Para Marx não importa tanto a questão em si do ponto de partida da filosofia – o ponto de partida desta deve ser a vida real dos seres humanos contextualizados, concebido o pensamento como emanação direta do comportamento material destes. A dúvida metódica é posta de lado como um artificioso ponto de partida no abstrato. Marx, realmente, não levou a sério a afirmação de Hegel de que partia de um pensamento sem pressupostos, ou, ao menos, não se convenceu de que Hegel tenha chegado a realizar seu intento de partir de uma dúvida metódica e começar a Lógica despindo-se de todos os pressupostos, com o puro ser.
•••
Lista de tarefas:
(A) Reproduza palavra por palavra a parte do trecho sobre Marx que começa em "Para Marx não" e vai até "o puro ser.".
(B) No trecho sobre Marx, qual deve ser o ponto de partida da filosofia?

Seção de dados:
•••
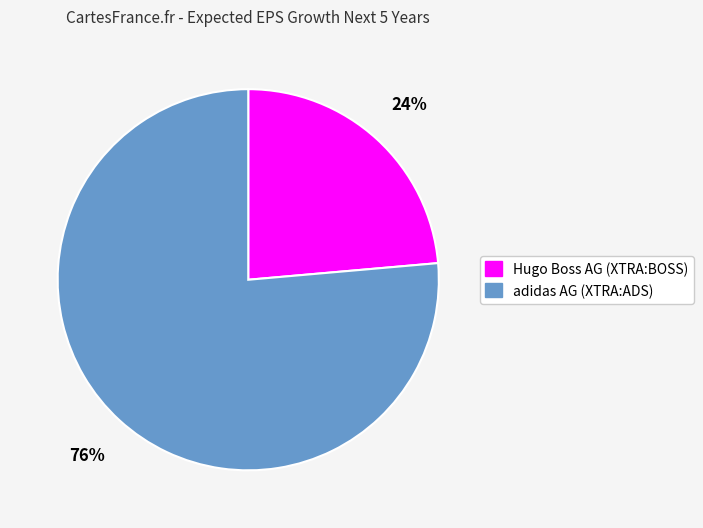

How many segments does this pie chart have?

2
•••
Respostas por tarefa:
(A)
Para Marx não importa tanto a questão em si do ponto de partida da filosofia – o ponto de partida desta deve ser a vida real dos seres humanos contextualizados, concebido o pensamento como emanação direta do comportamento material destes. A dúvida metódica é posta de lado como um artificioso ponto de partida no abstrato. Marx, realmente, não levou a sério a afirmação de Hegel de que partia de um pensamento sem pressupostos, ou, ao menos, não se convenceu de que Hegel tenha chegado a realizar seu intento de partir de uma dúvida metódica e começar a Lógica despindo-se de todos os pressupostos, com o puro ser.

(B) A vida real dos seres humanos contextualizados.